Photo courtesy of Big 4 Steel.

Photo courtesy of Big 4 Steel.

In the outskirts of major metropolitan areas, the need for Class A office buildings is high, but available land is scarce. To accommodate this demand, the construction trend is moving to four-, five- and six-story buildings, rather than the lower structures that had once been in favor. Despite the old perception that tilt-up construction is best for big, gray warehouses, it has proven to be an ideal solution for these structures, even at increased heights.

Tilt-up is an effective method for reducing both construction costs and the total cost of building ownership. In a study published by Construction Specifier in June 2013, researchers found that tilt-up provided a savings of $7-10 per square foot on the cost of the core and shell construction versus steel framed construction with precast cladding. Tilt-up also delivers speed of construction and a sophisticated palette of architectural finishes, including flexibility of panel sizes for creating unique looks.

One of LJB’s most recent multi-story projects showcases the heights and sophistication that can be reached with tilt-up today.

At six stories, The Reserve at Sierra Pines II is the tallest building constructed with load-bearing tilt-up concrete in Texas. The 154,000-square-foot Class A building is vertical in its proportions, which differentiates it from many tilt-up projects.

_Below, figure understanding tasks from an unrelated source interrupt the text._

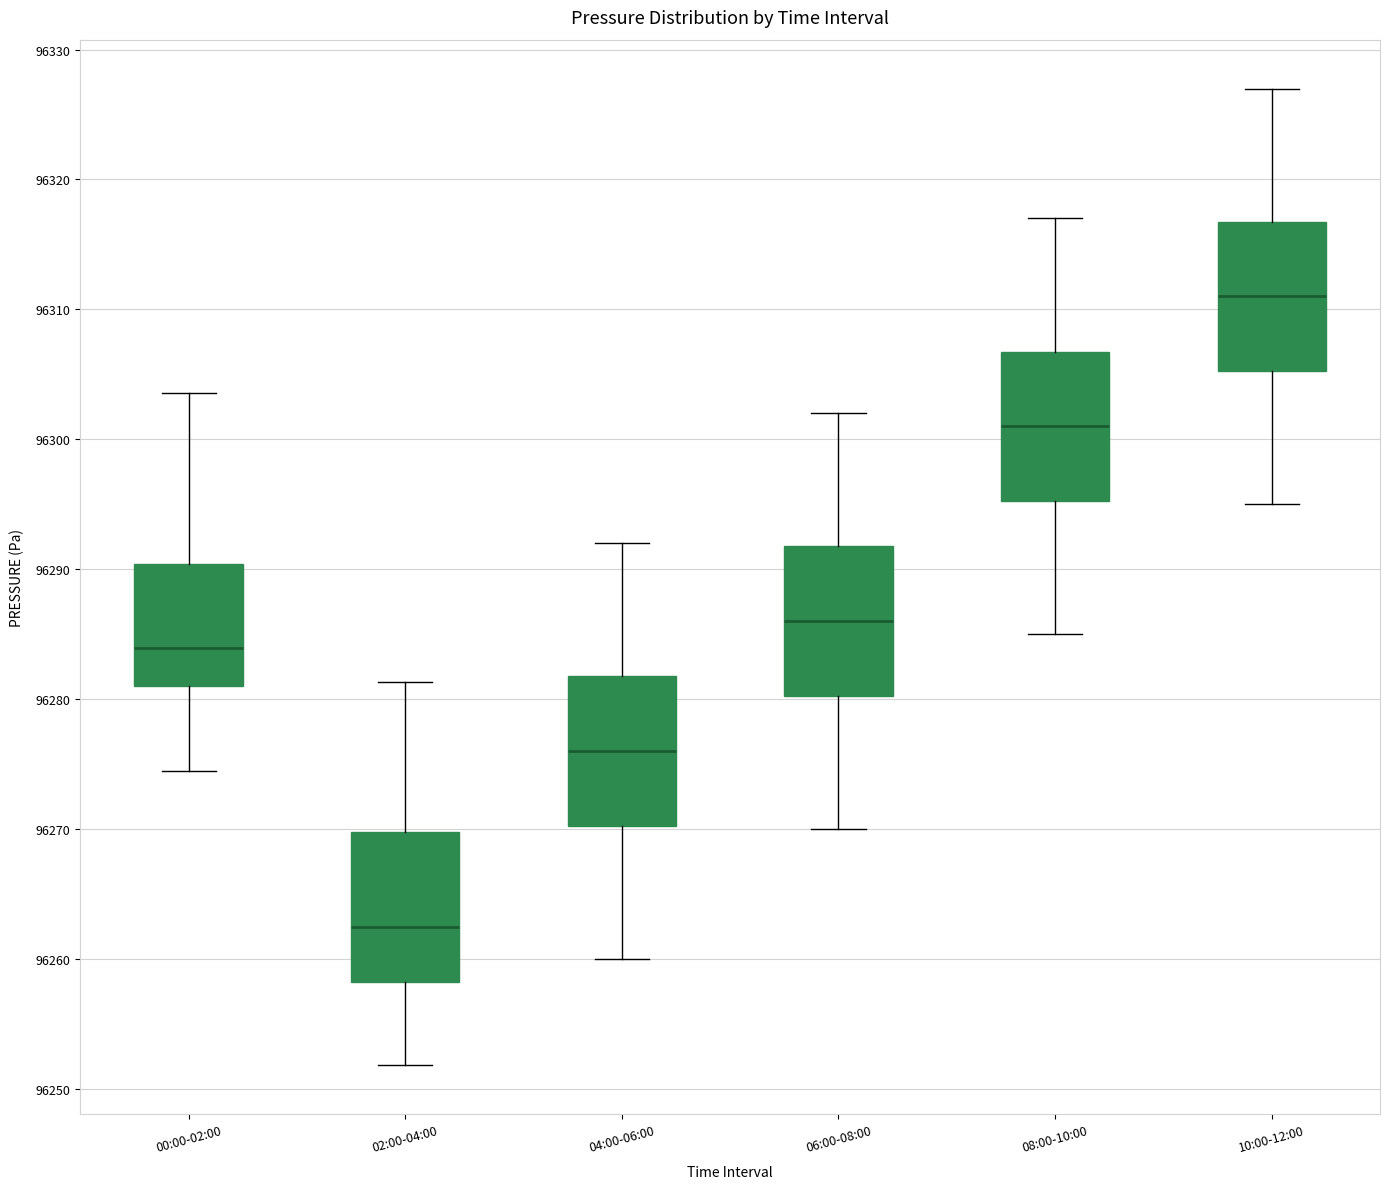

Reading left to right, read every box against the y-axis: the position of its median line, the range the box covers, and the ends of its whiskers. The values are not printed on the chart, so give them approximately, as read against the axis.

00:00-02:00: median 96284, box 96281 to 96290, whiskers 96275 to 96304
02:00-04:00: median 96263, box 96258 to 96270, whiskers 96252 to 96281
04:00-06:00: median 96276, box 96270 to 96282, whiskers 96260 to 96292
06:00-08:00: median 96286, box 96280 to 96292, whiskers 96270 to 96302
08:00-10:00: median 96301, box 96295 to 96307, whiskers 96285 to 96317
10:00-12:00: median 96311, box 96305 to 96317, whiskers 96295 to 96327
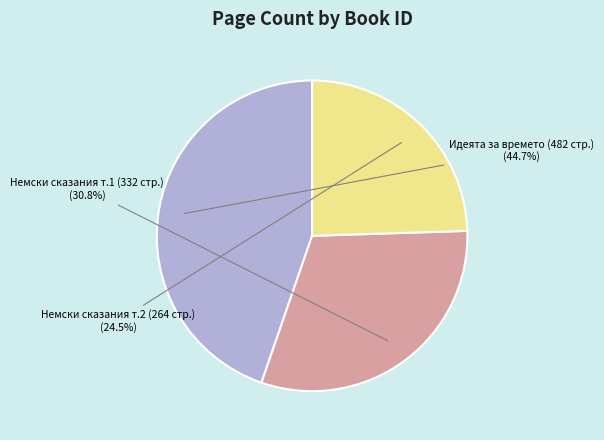

To the nearest percent, what is the average slice percentage?

33%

Because there was no precedent for a tilt-up structure of this magnitude in Houston, Powers Brown Architecture (PBA) relied on LJB’s tilt-up expertise and ingenuity to design the right structural solution for this project.

But, how do you reach heights of five and six stories? According to the Tilt-Up Concrete Association, single panels of nearly 100 feet tall have been lifted on tilt-up projects in recent years. Panels of this height are typically used for key architectural features, such as towers or steeples. The introduction of advanced construction equipment—including higher capacity cranes and larger braces—has made these feats achievable. However, to retain cost efficiency for multi-story office buildings, contractors are stacking panels in elevation to achieve greater heights. For example, Sierra Pines’ six stories were constructed with a lower four-story panel, and a two-story panel stacked on top. The transition in panels also allowed PBA architectural freedom that would not have been possible with a full six-story panel.

For now, tall architectural features and stacking panels to achieve six stories are stretching the limits of tilt-up. With design and construction innovation, tilt-up is sure to continue reaching new heights in the coming years.